960 F.2d 154: Elan Transdermal Limited, Plaintiff-appellant, v. Cygnus Therapeutic Systems, Defendant-appellee
United States Court of Appeals, Federal Circuit. - 960 F.2d 154
Feb. 21, 1992
Before PLAGER, Circuit Judge, COWEN, Senior Circuit Judge, and LOURIE, Circuit Judge.
PLAGER, Circuit Judge.
Cygnus Therapeutic Systems moves to dismiss the appeal of Elan Transdermal Limited and for sanctions. Elan opposes. Elan moves to "consolidate" the motion to dismiss with the appeal and to expedite. Cygnus opposes.
This matter stems from a protective order issued by the United States District Court for the Northern District of California limiting the disclosure of confidential information to outside counsel. Elan sought to include access by inside counsel and others, i.e., Elan's vice president and head of its nicotine patch project, Elan's patent counsel who prosecutes Elan's patents, and an in-house technician.
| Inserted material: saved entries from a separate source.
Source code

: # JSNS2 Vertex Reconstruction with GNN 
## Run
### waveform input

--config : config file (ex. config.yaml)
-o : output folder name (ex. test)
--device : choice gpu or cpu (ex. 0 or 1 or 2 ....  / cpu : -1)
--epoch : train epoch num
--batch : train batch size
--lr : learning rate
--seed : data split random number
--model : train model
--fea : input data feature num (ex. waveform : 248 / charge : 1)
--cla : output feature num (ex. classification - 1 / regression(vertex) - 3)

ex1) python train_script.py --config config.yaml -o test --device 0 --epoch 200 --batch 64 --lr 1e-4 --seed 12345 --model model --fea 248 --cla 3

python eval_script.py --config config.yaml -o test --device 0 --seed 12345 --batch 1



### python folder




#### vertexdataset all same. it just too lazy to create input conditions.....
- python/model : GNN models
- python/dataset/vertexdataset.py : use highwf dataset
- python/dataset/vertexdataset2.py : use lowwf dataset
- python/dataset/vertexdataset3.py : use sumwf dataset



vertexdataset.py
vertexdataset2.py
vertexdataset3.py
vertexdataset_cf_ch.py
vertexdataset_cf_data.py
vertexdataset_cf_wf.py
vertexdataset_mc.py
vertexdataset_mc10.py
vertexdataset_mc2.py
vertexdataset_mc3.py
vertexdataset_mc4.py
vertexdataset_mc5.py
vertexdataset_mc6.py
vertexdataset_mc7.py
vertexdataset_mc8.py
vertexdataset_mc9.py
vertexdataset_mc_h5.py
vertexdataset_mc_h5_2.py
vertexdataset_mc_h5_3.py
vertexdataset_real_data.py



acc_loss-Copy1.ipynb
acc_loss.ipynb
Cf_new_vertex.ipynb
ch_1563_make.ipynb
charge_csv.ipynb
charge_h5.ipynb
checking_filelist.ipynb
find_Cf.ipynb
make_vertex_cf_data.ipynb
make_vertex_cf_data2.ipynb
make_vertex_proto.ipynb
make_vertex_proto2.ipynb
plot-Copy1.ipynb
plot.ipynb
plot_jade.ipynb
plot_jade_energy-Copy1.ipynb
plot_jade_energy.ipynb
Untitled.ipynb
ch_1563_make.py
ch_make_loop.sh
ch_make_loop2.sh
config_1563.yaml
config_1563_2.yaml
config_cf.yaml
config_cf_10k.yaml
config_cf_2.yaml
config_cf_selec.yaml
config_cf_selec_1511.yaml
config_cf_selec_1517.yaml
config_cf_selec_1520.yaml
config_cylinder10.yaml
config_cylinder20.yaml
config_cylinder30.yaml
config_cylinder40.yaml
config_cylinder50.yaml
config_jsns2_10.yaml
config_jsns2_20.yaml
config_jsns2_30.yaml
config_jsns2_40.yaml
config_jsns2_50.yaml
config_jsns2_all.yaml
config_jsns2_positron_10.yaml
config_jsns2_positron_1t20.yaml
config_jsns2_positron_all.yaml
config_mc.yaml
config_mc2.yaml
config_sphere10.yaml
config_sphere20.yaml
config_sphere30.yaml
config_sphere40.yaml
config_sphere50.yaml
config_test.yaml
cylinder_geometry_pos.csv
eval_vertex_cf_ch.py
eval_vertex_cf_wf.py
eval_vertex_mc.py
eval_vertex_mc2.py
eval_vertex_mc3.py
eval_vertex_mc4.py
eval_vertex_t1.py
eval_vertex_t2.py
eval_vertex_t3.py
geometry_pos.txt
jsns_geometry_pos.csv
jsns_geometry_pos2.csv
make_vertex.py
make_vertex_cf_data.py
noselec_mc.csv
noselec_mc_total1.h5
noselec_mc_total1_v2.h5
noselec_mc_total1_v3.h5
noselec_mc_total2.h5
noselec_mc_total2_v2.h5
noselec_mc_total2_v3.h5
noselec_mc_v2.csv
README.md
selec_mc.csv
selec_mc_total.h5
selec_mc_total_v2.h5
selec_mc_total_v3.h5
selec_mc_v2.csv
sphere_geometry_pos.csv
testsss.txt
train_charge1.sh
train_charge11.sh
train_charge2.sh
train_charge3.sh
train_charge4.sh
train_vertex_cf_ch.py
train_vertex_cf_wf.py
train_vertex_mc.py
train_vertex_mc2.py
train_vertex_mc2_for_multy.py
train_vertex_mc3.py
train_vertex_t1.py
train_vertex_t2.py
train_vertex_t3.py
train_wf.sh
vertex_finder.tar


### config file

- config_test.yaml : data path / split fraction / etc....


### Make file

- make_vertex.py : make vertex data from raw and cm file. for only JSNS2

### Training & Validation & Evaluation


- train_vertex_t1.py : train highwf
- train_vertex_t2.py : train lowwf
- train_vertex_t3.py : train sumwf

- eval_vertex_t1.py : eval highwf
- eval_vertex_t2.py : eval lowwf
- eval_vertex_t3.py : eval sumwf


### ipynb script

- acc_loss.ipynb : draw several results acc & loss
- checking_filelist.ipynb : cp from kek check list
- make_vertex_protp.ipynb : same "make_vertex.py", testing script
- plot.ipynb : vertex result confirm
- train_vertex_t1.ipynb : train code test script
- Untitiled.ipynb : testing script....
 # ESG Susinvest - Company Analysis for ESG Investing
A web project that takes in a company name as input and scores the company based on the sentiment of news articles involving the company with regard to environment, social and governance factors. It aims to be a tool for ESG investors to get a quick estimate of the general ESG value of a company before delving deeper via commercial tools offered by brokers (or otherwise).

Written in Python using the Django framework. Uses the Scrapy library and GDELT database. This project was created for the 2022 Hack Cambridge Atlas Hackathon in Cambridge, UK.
Elan moved for reconsideration, which the district court denied. Elan appealed.
Protective orders in a case such as this are interlocutory and routine. Although it may seem harsh to the parties, those orders are not appealable orders because they may be reviewed on appeal after final judgment. As such, they do not fall within the Cohen doctrine. The Gillespie doctrine, which has been limited to the facts of the Gillespie case, is not applicable. Coopers & Lybrand v. Livesay, 437 U.S. 463, 477 n. 30 (1978) ("If Gillespie were extended beyond the unique facts of that case, § 1291 would be stripped of all significance"). See also Copelands' Enterprises Inc. v. CNV, Inc., 887 F.2d 1065, 1068 (Fed.Cir.1989) (in banc). Nor does the order have the practical effect of granting or denying an injunction. See Carson v. American Brands, Inc.. 450 U.S. 79 (1981); Woodard v. Sage Products, Inc.. 818 F.2d 841 (Fed.Cir.1987) (in banc).
We will not grant the motion for sanctions. Elan's arguments relating to the Cohen doctrine are not completely without merit.
IT IS ORDERED THAT:
(1) Cygnus's motion to dismiss is granted.
(2) Cygnus's motion for sanctions is denied.
(2) The remaining motions are moot.
LOURIE, Circuit Judge, concurring.
While I believe the district court erred in not permitting access by Elan's patent counsel, a lawyer, to the confidential information, I concur because I do not consider that this error brings the case within the ambit of Cohen, permitting interlocutory appeal.